Goal of the exercise >> Can you edit the rows from the line with "PRATITE NAS" to the line with "पुष्पवर्षा और चरण", replacing "August" with "Aug." and keeping everything else unchanged, then return only those lines?

Records from a data source >>
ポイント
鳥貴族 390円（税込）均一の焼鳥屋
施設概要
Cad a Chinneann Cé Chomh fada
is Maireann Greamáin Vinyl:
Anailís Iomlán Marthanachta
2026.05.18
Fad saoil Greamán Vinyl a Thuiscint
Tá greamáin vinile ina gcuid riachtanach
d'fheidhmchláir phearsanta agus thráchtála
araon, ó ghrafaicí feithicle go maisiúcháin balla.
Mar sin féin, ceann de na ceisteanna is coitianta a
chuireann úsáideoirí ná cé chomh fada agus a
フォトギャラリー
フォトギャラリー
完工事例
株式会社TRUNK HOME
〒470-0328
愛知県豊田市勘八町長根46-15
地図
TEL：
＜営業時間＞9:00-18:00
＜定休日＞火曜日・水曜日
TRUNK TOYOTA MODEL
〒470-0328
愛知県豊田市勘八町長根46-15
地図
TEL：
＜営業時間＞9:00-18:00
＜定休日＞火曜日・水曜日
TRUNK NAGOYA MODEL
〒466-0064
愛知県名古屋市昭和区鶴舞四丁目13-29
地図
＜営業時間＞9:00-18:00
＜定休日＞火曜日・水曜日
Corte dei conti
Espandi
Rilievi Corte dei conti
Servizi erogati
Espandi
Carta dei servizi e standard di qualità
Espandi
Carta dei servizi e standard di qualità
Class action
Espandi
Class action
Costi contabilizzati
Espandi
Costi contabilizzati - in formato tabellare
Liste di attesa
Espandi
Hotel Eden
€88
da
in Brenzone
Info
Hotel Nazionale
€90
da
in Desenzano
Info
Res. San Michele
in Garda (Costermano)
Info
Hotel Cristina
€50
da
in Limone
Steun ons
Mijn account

---

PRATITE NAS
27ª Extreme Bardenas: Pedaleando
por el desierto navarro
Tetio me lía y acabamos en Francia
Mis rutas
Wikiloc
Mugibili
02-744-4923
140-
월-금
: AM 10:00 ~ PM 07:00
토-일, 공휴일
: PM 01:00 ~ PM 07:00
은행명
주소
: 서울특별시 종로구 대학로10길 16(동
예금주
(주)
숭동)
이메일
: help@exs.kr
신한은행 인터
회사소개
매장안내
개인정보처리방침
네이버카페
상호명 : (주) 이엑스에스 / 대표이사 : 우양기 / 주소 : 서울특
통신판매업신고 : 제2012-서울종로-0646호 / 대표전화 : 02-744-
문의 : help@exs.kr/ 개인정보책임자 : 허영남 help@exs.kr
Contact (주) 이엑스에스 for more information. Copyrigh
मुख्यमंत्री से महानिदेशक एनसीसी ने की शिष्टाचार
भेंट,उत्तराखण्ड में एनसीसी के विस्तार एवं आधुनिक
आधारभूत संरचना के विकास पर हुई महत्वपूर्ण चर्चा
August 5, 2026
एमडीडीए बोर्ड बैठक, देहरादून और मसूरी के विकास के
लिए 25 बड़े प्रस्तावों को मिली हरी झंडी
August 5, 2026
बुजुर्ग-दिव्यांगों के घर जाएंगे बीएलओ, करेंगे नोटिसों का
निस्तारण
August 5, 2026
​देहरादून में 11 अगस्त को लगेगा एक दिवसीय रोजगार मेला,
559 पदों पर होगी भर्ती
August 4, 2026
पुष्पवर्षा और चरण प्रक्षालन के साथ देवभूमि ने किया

...

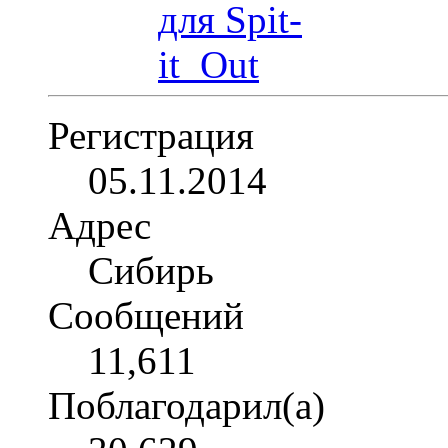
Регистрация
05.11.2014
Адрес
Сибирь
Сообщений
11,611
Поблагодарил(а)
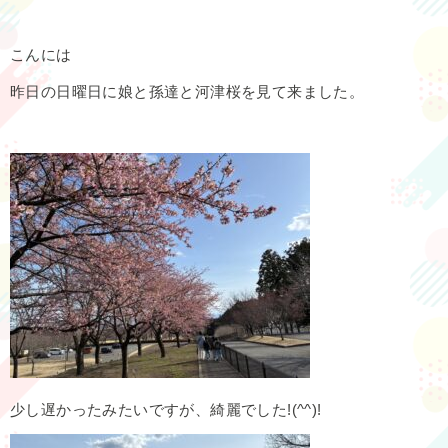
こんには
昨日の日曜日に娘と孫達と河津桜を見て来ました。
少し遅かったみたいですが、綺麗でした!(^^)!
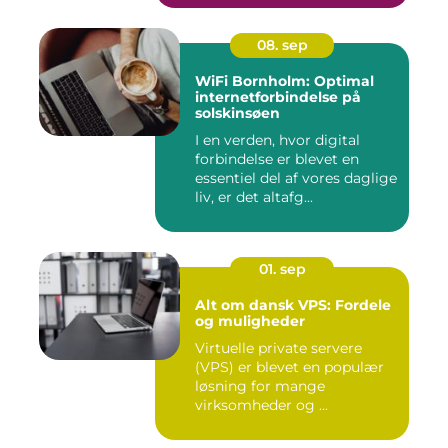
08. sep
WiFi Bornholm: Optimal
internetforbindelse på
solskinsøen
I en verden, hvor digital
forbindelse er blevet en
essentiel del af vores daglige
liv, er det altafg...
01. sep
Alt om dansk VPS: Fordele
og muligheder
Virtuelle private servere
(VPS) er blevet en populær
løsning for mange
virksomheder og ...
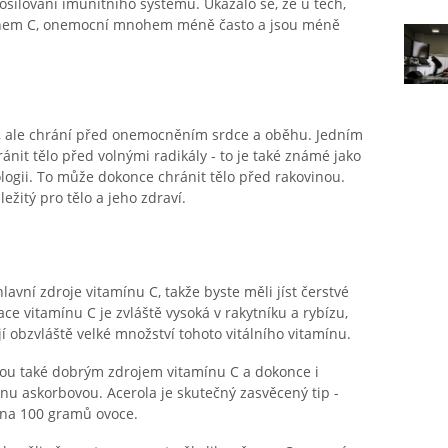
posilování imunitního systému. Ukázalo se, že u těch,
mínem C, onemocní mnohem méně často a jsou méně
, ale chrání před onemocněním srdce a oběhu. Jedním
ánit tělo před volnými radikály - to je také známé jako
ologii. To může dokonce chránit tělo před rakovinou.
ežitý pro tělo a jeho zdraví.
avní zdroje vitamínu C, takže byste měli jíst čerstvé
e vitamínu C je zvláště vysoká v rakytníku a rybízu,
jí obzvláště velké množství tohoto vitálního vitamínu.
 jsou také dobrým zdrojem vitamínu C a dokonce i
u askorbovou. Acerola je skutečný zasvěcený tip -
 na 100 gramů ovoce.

Exercise result >>
PRATITE NAS
27ª Extreme Bardenas: Pedaleando
por el desierto navarro
Tetio me lía y acabamos en Francia
Mis rutas
Wikiloc
Mugibili
02-744-4923
140-
월-금
: AM 10:00 ~ PM 07:00
토-일, 공휴일
: PM 01:00 ~ PM 07:00
은행명
주소
: 서울특별시 종로구 대학로10길 16(동
예금주
(주)
숭동)
이메일
: help@exs.kr
신한은행 인터
회사소개
매장안내
개인정보처리방침
네이버카페
상호명 : (주) 이엑스에스 / 대표이사 : 우양기 / 주소 : 서울특
통신판매업신고 : 제2012-서울종로-0646호 / 대표전화 : 02-744-
문의 : help@exs.kr/ 개인정보책임자 : 허영남 help@exs.kr
Contact (주) 이엑스에스 for more information. Copyrigh
मुख्यमंत्री से महानिदेशक एनसीसी ने की शिष्टाचार
भेंट,उत्तराखण्ड में एनसीसी के विस्तार एवं आधुनिक
आधारभूत संरचना के विकास पर हुई महत्वपूर्ण चर्चा
Aug. 5, 2026
एमडीडीए बोर्ड बैठक, देहरादून और मसूरी के विकास के
लिए 25 बड़े प्रस्तावों को मिली हरी झंडी
Aug. 5, 2026
बुजुर्ग-दिव्यांगों के घर जाएंगे बीएलओ, करेंगे नोटिसों का
निस्तारण
Aug. 5, 2026
​देहरादून में 11 अगस्त को लगेगा एक दिवसीय रोजगार मेला,
559 पदों पर होगी भर्ती
Aug. 4, 2026
पुष्पवर्षा और चरण प्रक्षालन के साथ देवभूमि ने किया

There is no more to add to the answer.